WASHINGTON (Reuters) – President Joe Biden is backing a recommendation that military prosecutions of sexual assaults be taken away from the chain of command and given to independent prosecutors to better serve the victims, administration officials say.
The change recommended by an independent review commission would represent a major shift in how the military has handled sexual assaults and related crimes for decades. It comes several years after the advent of the #MeToo response to sexual assault, harassment and discrimination against women by men in various walks of life.
But implementation of Biden’s decision could take until 2023 to implement, and his Democratic administration stopped short of endorsing legislation by the leading advocate of the change in the Senate, Democrat Kirsten Gillibrand, whose bill would also make broader military justice reforms.
Advocates and lawmakers like Gillibrand have been calling for years for military commanders to be taken out of the decision-making process when it comes to prosecuting sexual assault cases, arguing they are inclined to overlook them.
Sexual assault and harassment in the U.S. military is largely underreported, according to the military itself, and the Pentagon’s handling of it has come under renewed scrutiny.
The independent commission’s report was critical of the military’s handling of sexual assault cases, from a lack of trust in military commanders to issues with the military justice system. The commission last month recommended taking prosecution of those and related cases away from the commanders of victims’ units and giving them to independent prosecutors.
“We have heard for many years that there is no tolerance for sexual harassment and sexual assault, but we learned that in practice there is quite a lot of tolerance,” an administration official said, speaking on the condition of anonymity.
“We found that the military justice system is not well equipped to handle sensitive cases like sexual assault, sexual harassment and domestic violence.”
Biden’s decision was widely expected after his defense secretary, Lloyd Austin, on June 22 publicly backed the findings of the independent review commission recommending the move.
The 13-member commission was formed in February and included a number of retired military officials and experts on the issue.
Gillibrand’s bill would remove military commanders from decisions on pursuing sexual assault cases, but also do the same for other major crimes, turning such decisions over to trained prosecutors. It has majority support in the Senate.
A second Biden administration official praised Gillibrand’s efforts on the issue but declined to address her legislation, saying the independent review commission only focused on sexual assault and related crimes, officials said.

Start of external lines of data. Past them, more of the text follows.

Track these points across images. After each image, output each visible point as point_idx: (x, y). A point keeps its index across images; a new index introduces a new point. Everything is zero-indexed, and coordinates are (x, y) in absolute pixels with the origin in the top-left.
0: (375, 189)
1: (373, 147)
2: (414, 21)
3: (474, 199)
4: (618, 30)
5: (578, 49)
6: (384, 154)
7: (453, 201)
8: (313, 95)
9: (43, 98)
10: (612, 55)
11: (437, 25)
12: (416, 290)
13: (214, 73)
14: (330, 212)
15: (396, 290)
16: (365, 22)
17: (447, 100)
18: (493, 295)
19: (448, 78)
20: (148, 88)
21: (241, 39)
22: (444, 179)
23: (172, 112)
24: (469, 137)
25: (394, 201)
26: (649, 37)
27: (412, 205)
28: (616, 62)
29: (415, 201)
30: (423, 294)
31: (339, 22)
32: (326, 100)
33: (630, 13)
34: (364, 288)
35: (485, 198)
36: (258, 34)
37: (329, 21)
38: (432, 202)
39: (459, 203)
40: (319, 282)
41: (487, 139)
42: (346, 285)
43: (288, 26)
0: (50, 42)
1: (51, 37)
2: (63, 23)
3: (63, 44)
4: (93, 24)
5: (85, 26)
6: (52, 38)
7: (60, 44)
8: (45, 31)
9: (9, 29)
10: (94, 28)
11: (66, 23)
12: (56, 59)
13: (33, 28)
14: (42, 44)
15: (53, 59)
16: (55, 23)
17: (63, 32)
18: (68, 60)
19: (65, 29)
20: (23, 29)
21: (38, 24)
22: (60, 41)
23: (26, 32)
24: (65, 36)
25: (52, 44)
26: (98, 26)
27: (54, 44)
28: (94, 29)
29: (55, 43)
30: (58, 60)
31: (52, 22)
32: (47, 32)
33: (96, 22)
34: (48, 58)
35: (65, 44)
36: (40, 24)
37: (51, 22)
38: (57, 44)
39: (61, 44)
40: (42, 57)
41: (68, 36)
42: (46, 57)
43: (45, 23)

“(Biden) is really pleased to see that there is a growing consensus that these crimes should be taken out of the chain of command. And we’re going to now look to Congress to work out the details for legislating that change,” the second official said. Gillibrand’s bill, which has 64 co-sponsors, has been blocked from consideration on the floor of the Senate by the top Democrat and Republican on the Senate Armed Services Committee.
Democrat Jack Reed, who chairs the committee, favors removing the military’s chain of command from prosecuting cases of sexual assault but sees the legislation as too broad.